Data entries
++++++++++++++++++++

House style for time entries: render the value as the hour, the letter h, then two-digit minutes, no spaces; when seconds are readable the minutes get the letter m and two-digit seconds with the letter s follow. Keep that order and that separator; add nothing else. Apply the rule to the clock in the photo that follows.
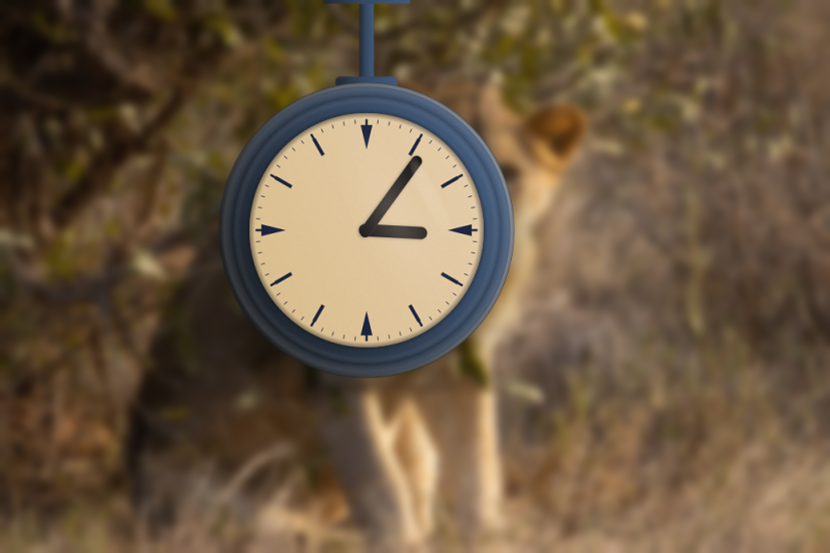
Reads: 3h06
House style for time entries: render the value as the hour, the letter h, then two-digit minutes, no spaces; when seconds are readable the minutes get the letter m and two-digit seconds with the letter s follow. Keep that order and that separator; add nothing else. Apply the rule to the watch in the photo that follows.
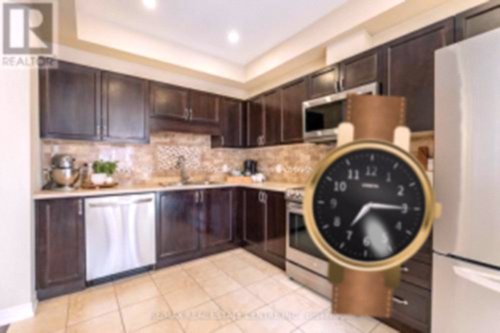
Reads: 7h15
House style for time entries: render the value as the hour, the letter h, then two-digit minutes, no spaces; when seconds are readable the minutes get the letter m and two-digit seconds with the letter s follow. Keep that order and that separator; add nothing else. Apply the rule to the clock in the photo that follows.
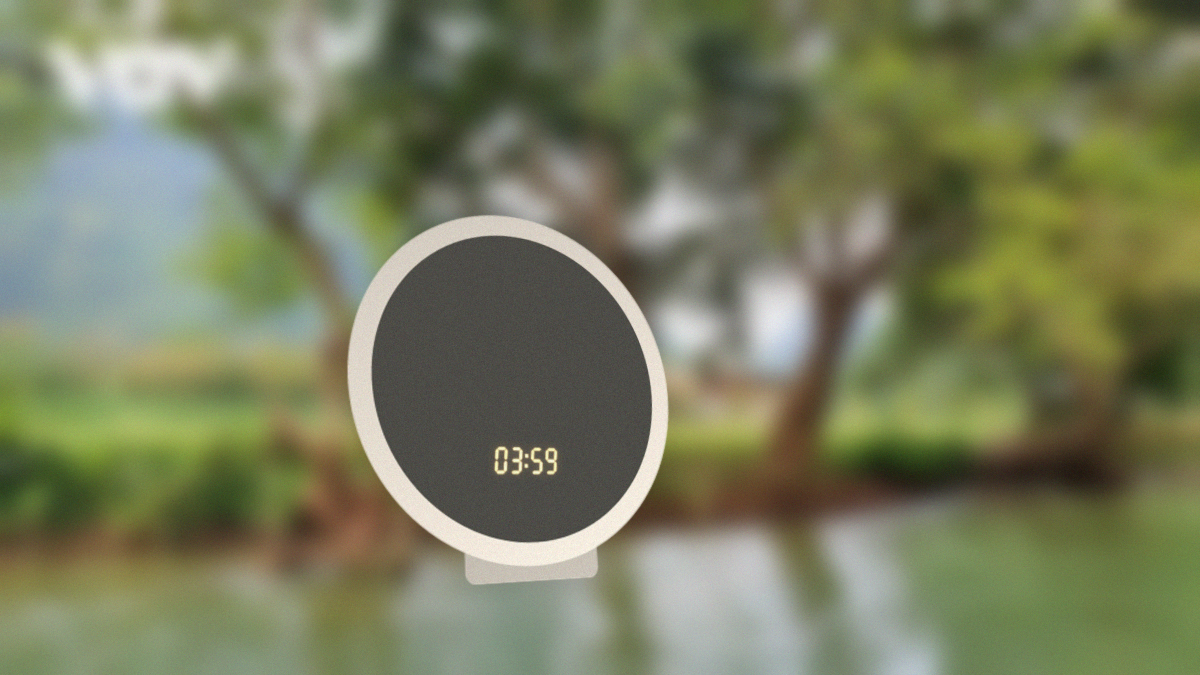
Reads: 3h59
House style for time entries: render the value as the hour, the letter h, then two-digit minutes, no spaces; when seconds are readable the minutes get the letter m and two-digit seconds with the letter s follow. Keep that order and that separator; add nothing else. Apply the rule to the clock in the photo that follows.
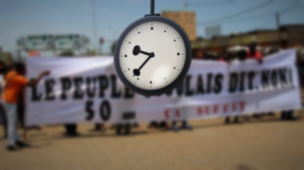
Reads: 9h37
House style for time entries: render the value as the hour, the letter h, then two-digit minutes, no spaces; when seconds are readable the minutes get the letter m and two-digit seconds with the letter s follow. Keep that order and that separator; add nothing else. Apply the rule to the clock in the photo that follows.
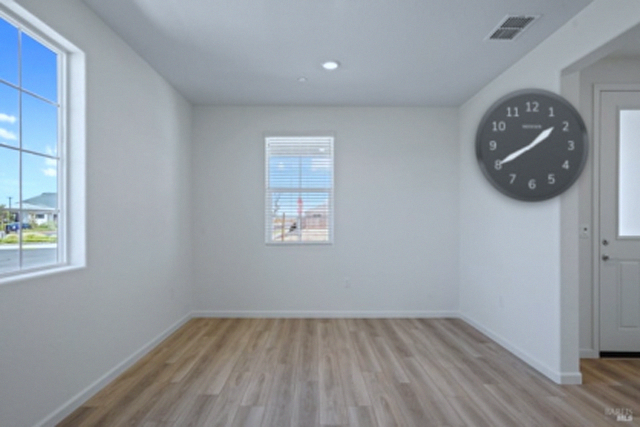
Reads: 1h40
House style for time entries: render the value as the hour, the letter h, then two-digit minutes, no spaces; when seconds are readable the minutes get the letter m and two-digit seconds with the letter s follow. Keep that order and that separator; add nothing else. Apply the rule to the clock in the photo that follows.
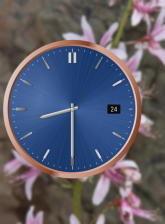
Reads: 8h30
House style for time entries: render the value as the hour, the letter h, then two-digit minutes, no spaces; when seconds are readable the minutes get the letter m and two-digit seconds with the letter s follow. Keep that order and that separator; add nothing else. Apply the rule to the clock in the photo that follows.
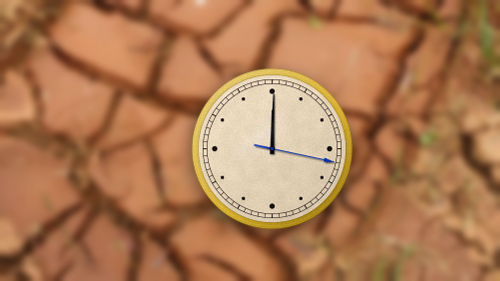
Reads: 12h00m17s
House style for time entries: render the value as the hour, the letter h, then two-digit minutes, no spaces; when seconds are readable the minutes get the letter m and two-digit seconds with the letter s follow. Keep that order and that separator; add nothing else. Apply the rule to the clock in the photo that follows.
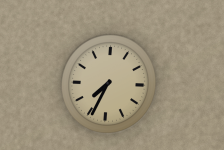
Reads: 7h34
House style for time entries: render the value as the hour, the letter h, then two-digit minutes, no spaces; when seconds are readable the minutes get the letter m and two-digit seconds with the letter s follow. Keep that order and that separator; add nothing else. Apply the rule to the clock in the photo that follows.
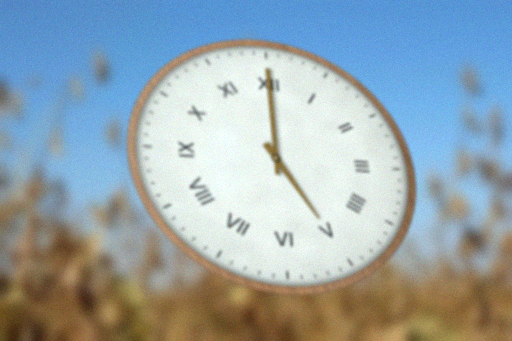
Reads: 5h00
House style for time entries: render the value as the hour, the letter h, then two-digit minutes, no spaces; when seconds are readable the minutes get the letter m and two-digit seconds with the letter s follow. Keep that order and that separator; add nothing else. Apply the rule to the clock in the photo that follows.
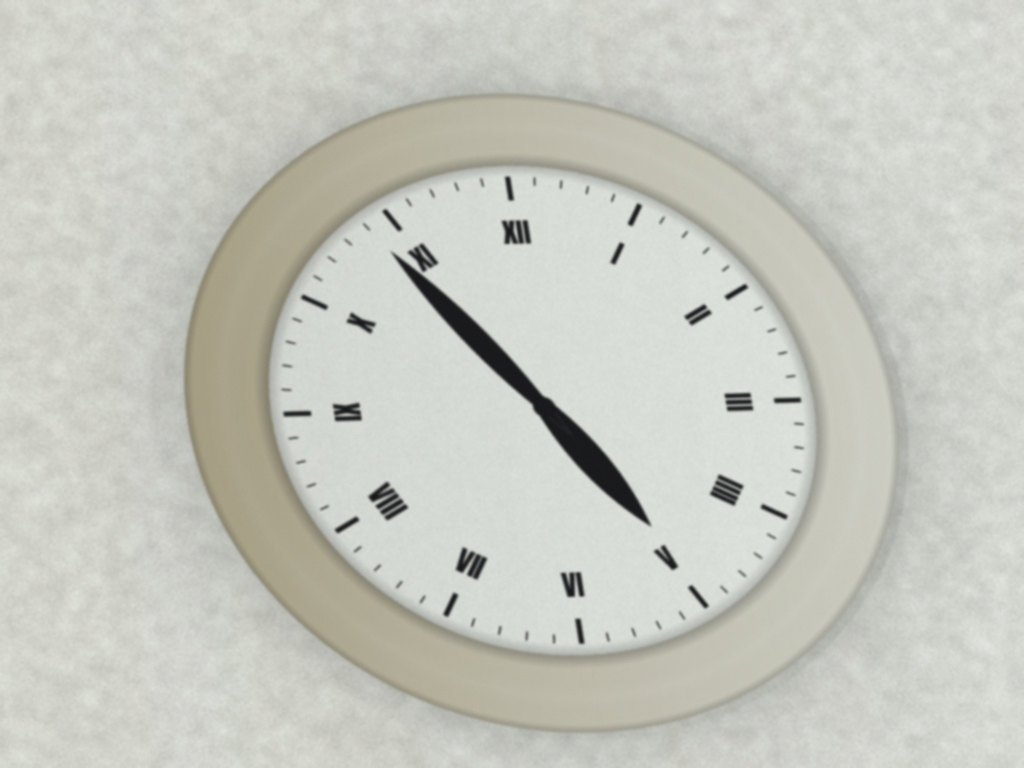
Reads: 4h54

++++++++++++++++++++

• **Objective**
Turn the records, from the very start through the line that contains "Reads: 8h30", into a JSON list of strings, one string per line, skipping blank lines. Leave the pictures out of the list.

• **Problem solution**
[
  "House style for time entries: render the value as the hour, the letter h, then two-digit minutes, no spaces; when seconds are readable the minutes get the letter m and two-digit seconds with the letter s follow. Keep that order and that separator; add nothing else. Apply the rule to the clock in the photo that follows.",
  "Reads: 3h06",
  "House style for time entries: render the value as the hour, the letter h, then two-digit minutes, no spaces; when seconds are readable the minutes get the letter m and two-digit seconds with the letter s follow. Keep that order and that separator; add nothing else. Apply the rule to the watch in the photo that follows.",
  "Reads: 7h15",
  "House style for time entries: render the value as the hour, the letter h, then two-digit minutes, no spaces; when seconds are readable the minutes get the letter m and two-digit seconds with the letter s follow. Keep that order and that separator; add nothing else. Apply the rule to the clock in the photo that follows.",
  "Reads: 3h59",
  "House style for time entries: render the value as the hour, the letter h, then two-digit minutes, no spaces; when seconds are readable the minutes get the letter m and two-digit seconds with the letter s follow. Keep that order and that separator; add nothing else. Apply the rule to the clock in the photo that follows.",
  "Reads: 9h37",
  "House style for time entries: render the value as the hour, the letter h, then two-digit minutes, no spaces; when seconds are readable the minutes get the letter m and two-digit seconds with the letter s follow. Keep that order and that separator; add nothing else. Apply the rule to the clock in the photo that follows.",
  "Reads: 1h40",
  "House style for time entries: render the value as the hour, the letter h, then two-digit minutes, no spaces; when seconds are readable the minutes get the letter m and two-digit seconds with the letter s follow. Keep that order and that separator; add nothing else. Apply the rule to the clock in the photo that follows.",
  "Reads: 8h30"
]